--- Exercise details ---
In your copy, include every entry exactly as written but no pictures.

------------------------------------

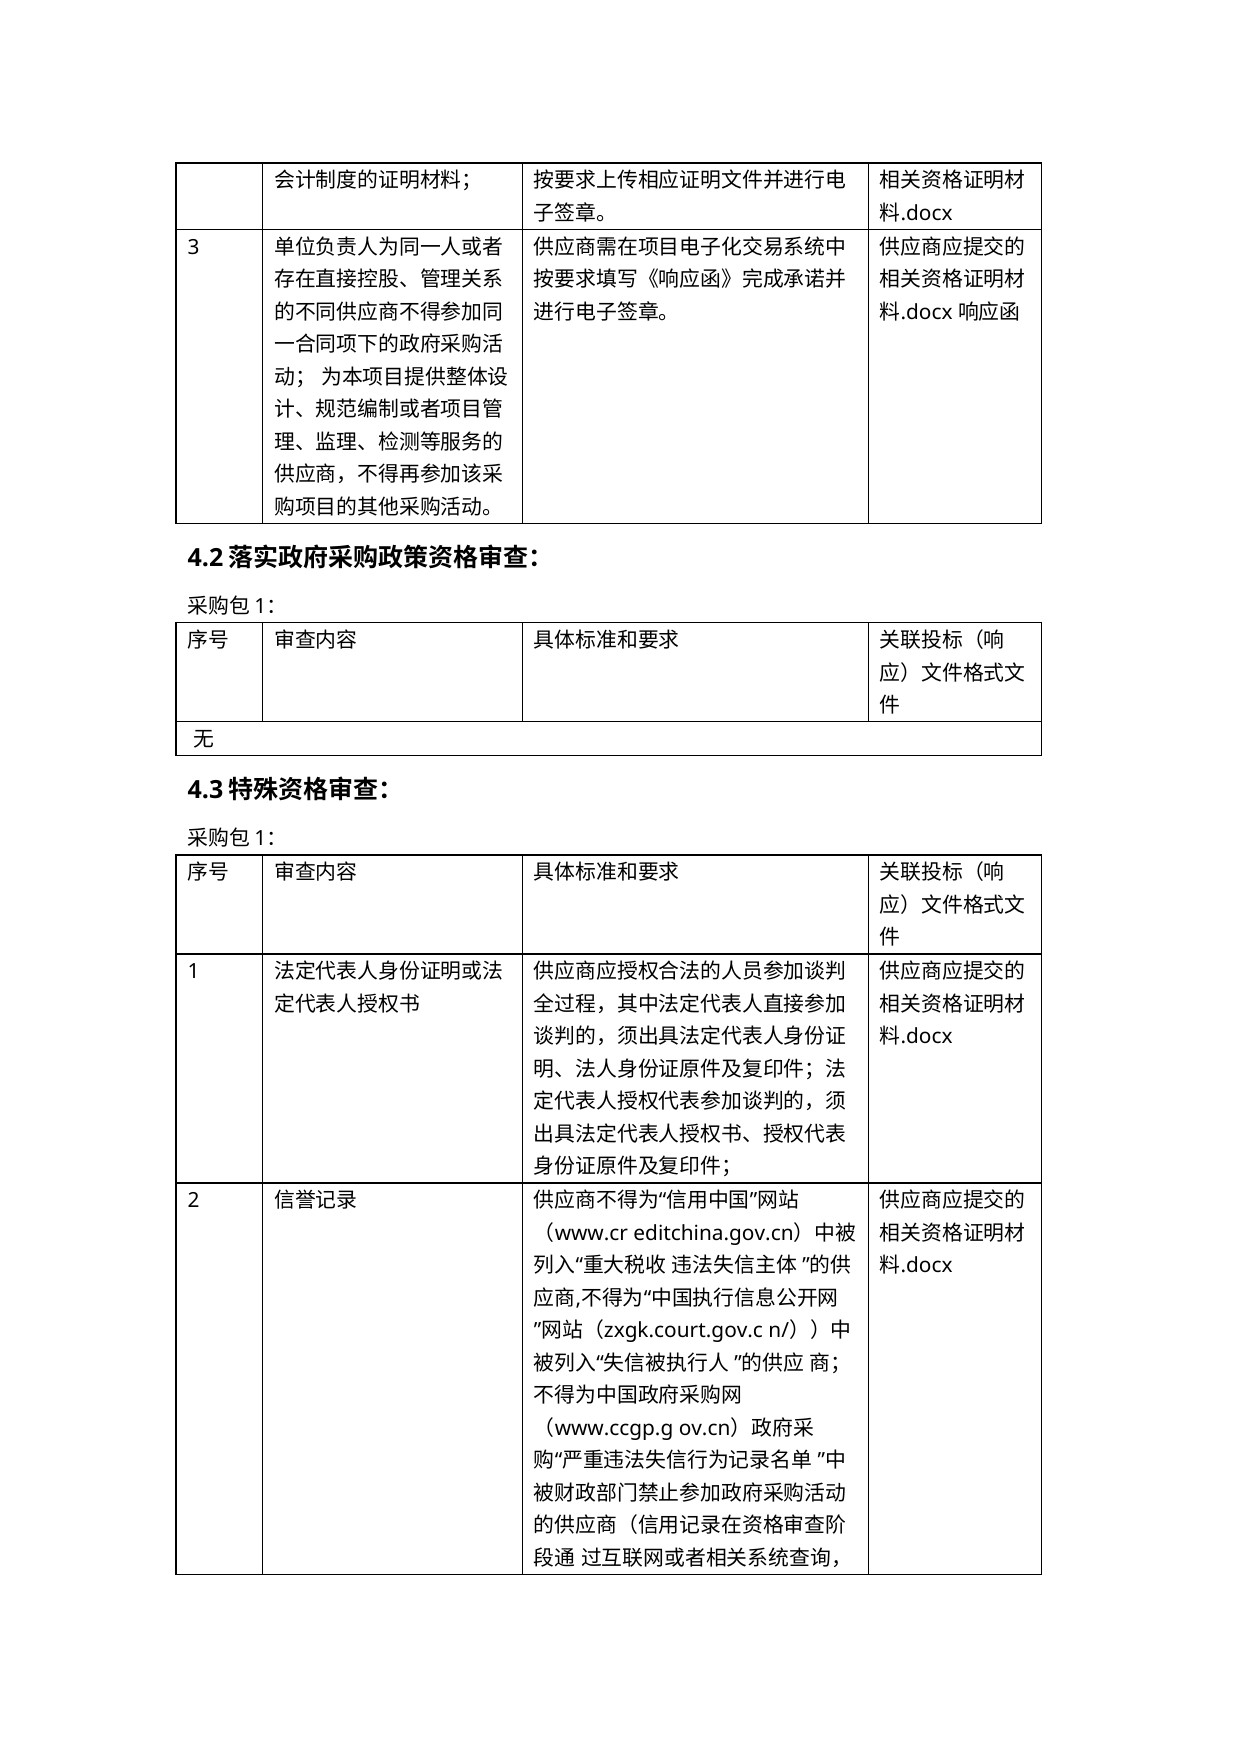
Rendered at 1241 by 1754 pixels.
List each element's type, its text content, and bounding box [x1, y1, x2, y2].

table_cell 供应商应提交的相关资格证明材料.docx [869, 955, 1041, 1182]
table_header 序号 [177, 623, 262, 721]
table_header 审查内容 [263, 623, 522, 721]
text 采购包1： [187, 589, 1053, 622]
table_cell 3 [177, 230, 262, 523]
table_cell 信誉记录 [263, 1184, 522, 1573]
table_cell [523, 164, 868, 228]
table_header 关联投标（响应）文件格式文件 [869, 623, 1041, 721]
table_cell 1 [177, 955, 262, 1182]
table_header 具体标准和要求 [523, 856, 868, 953]
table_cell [869, 164, 1041, 228]
table_header 具体标准和要求 [523, 623, 868, 721]
table_cell 供应商需在项目电子化交易系统中按要求填写《响应函》完成承诺并进行电子签章。 [523, 230, 868, 523]
table_cell 无 [177, 722, 1041, 755]
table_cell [523, 1184, 868, 1573]
table_cell 法定代表人身份证明或法定代表人授权书 [263, 955, 522, 1182]
text 采购包1： [187, 821, 1053, 854]
text 4.3特殊资格审查： [187, 756, 1053, 821]
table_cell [263, 164, 522, 228]
table_header 关联投标（响应）文件格式文件 [869, 856, 1041, 953]
table_cell 供应商应授权合法的人员参加谈判全过程，其中法定代表人直接参加谈判的，须出具法定代表人身份证明、法人身份证原件及复印件；法定代表人授权代表参加谈判的，须出具法定代表人授权书、授权代表身份证原件及复印件； [523, 955, 868, 1182]
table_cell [869, 1184, 1041, 1573]
table_header 审查内容 [263, 856, 522, 953]
table_header 序号 [177, 856, 262, 953]
table_cell 单位负责人为同一人或者存在直接控股、管理关系的不同供应商不得参加同一合同项下的政府采购活动； 为本项目提供整体设计、规范编制或者项目管理、监理、检测等服务的供应商，不得再参加该采购项目的其他采购活动。 [263, 230, 522, 523]
table_cell 供应商应提交的相关资格证明材料.docx 响应函 [869, 230, 1041, 523]
table_cell 2 [177, 164, 262, 228]
table_cell 2 [177, 1184, 262, 1573]
text 4.2落实政府采购政策资格审查： [187, 524, 1053, 589]
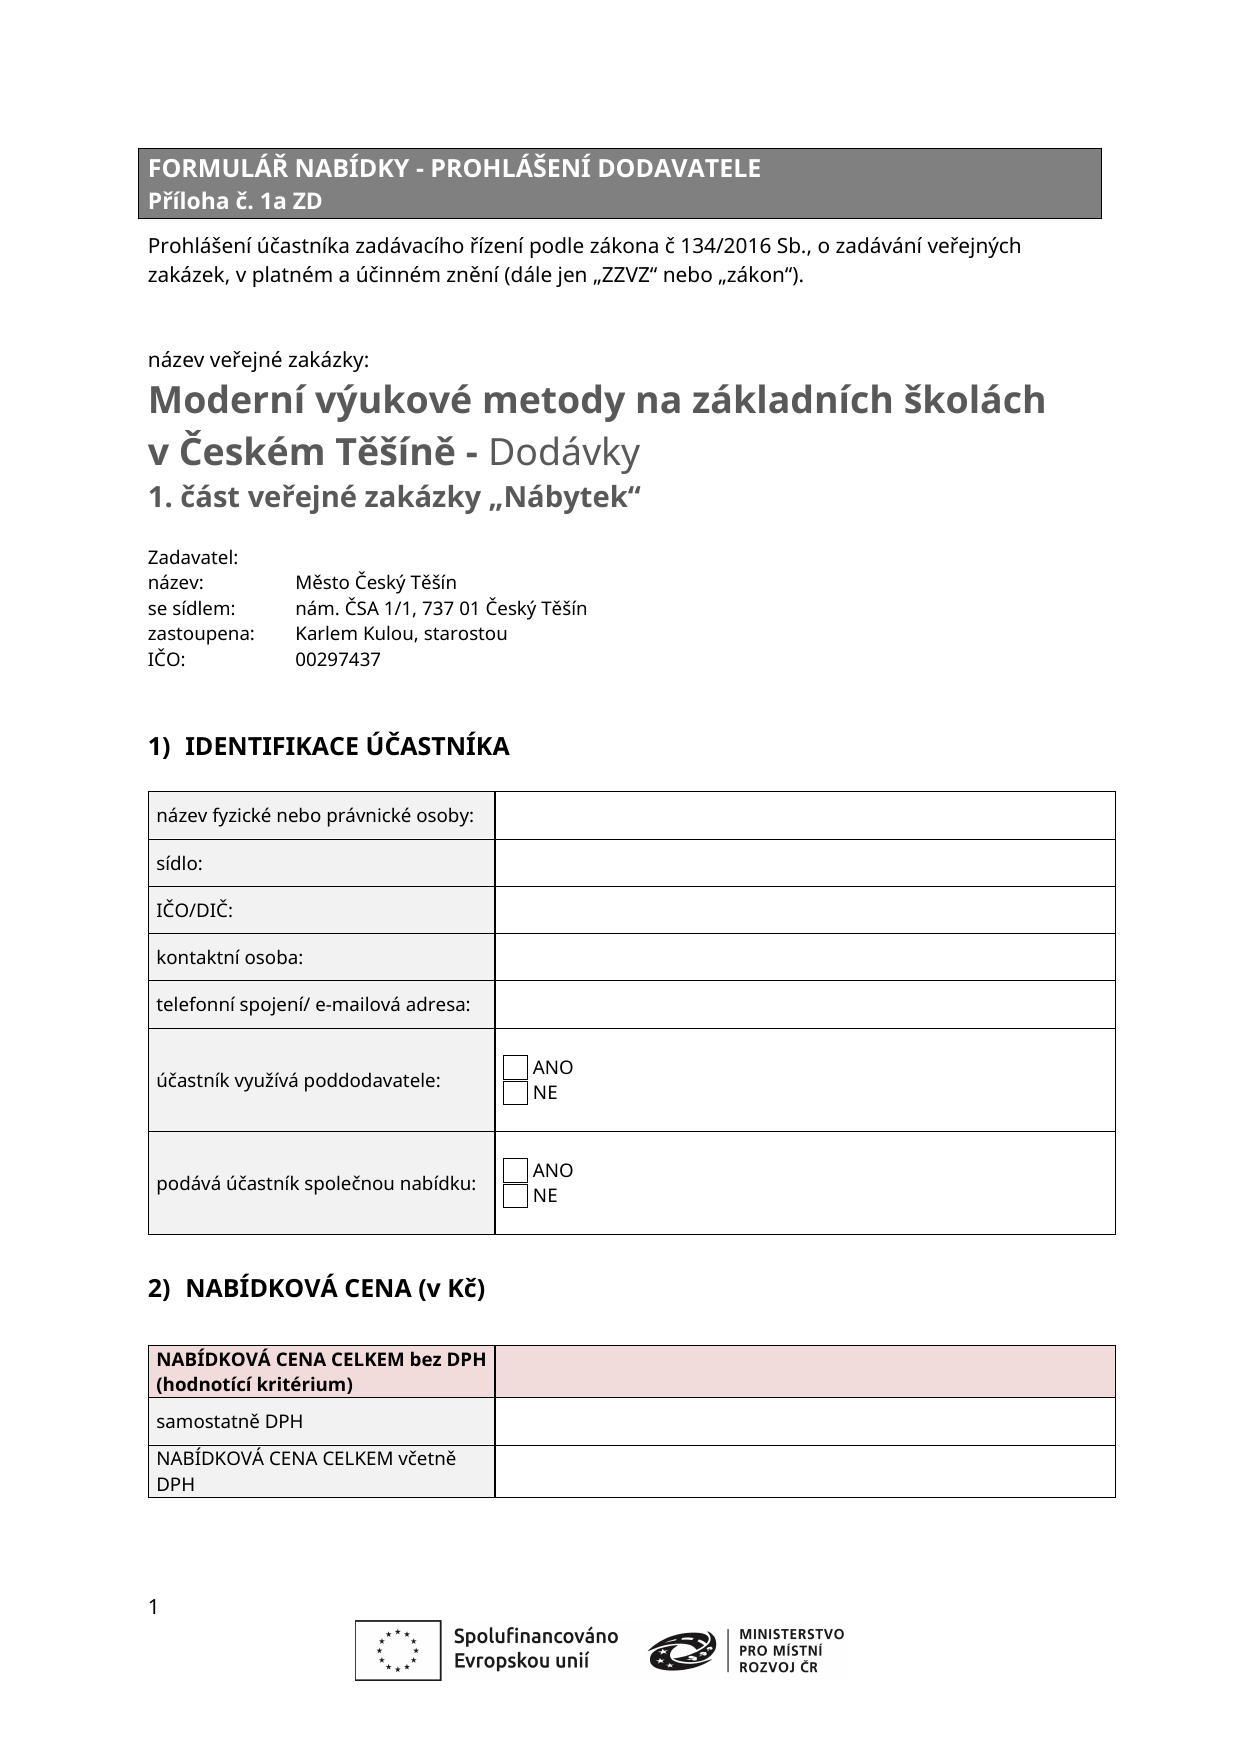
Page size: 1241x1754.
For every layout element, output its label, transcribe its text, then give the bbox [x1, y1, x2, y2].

------------------------------------

--- Task output ---
Rendered at 1241 by 1754 pixels.
List each element's type, its text content, and bounding box [x1, y1, x2, y2].

table_cell 供应商应提交的相关资格证明材料.docx [869, 955, 1041, 1182]
table_header 序号 [177, 623, 262, 721]
table_header 审查内容 [263, 623, 522, 721]
text 采购包1： [187, 589, 1053, 622]
table_cell 3 [177, 230, 262, 523]
table_cell 信誉记录 [263, 1184, 522, 1573]
table_cell [523, 164, 868, 228]
table_header 关联投标（响应）文件格式文件 [869, 623, 1041, 721]
table_cell 1 [177, 955, 262, 1182]
table_header 具体标准和要求 [523, 856, 868, 953]
table_cell [869, 164, 1041, 228]
table_header 具体标准和要求 [523, 623, 868, 721]
table_cell 供应商需在项目电子化交易系统中按要求填写《响应函》完成承诺并进行电子签章。 [523, 230, 868, 523]
table_cell 无 [177, 722, 1041, 755]
table_cell [523, 1184, 868, 1573]
table_cell 法定代表人身份证明或法定代表人授权书 [263, 955, 522, 1182]
text 采购包1： [187, 821, 1053, 854]
text 4.3特殊资格审查： [187, 756, 1053, 821]
table_cell [263, 164, 522, 228]
table_header 关联投标（响应）文件格式文件 [869, 856, 1041, 953]
table_cell 供应商应授权合法的人员参加谈判全过程，其中法定代表人直接参加谈判的，须出具法定代表人身份证明、法人身份证原件及复印件；法定代表人授权代表参加谈判的，须出具法定代表人授权书、授权代表身份证原件及复印件； [523, 955, 868, 1182]
table_cell [869, 1184, 1041, 1573]
table_header 审查内容 [263, 856, 522, 953]
table_header 序号 [177, 856, 262, 953]
table_cell 单位负责人为同一人或者存在直接控股、管理关系的不同供应商不得参加同一合同项下的政府采购活动； 为本项目提供整体设计、规范编制或者项目管理、监理、检测等服务的供应商，不得再参加该采购项目的其他采购活动。 [263, 230, 522, 523]
table_cell 供应商应提交的相关资格证明材料.docx 响应函 [869, 230, 1041, 523]
table_cell 2 [177, 164, 262, 228]
table_cell 2 [177, 1184, 262, 1573]
text 4.2落实政府采购政策资格审查： [187, 524, 1053, 589]
Page size: 1241x1754.
For every layout element, output its label, transcribe its text, then give the bbox [x1, y1, x2, y2].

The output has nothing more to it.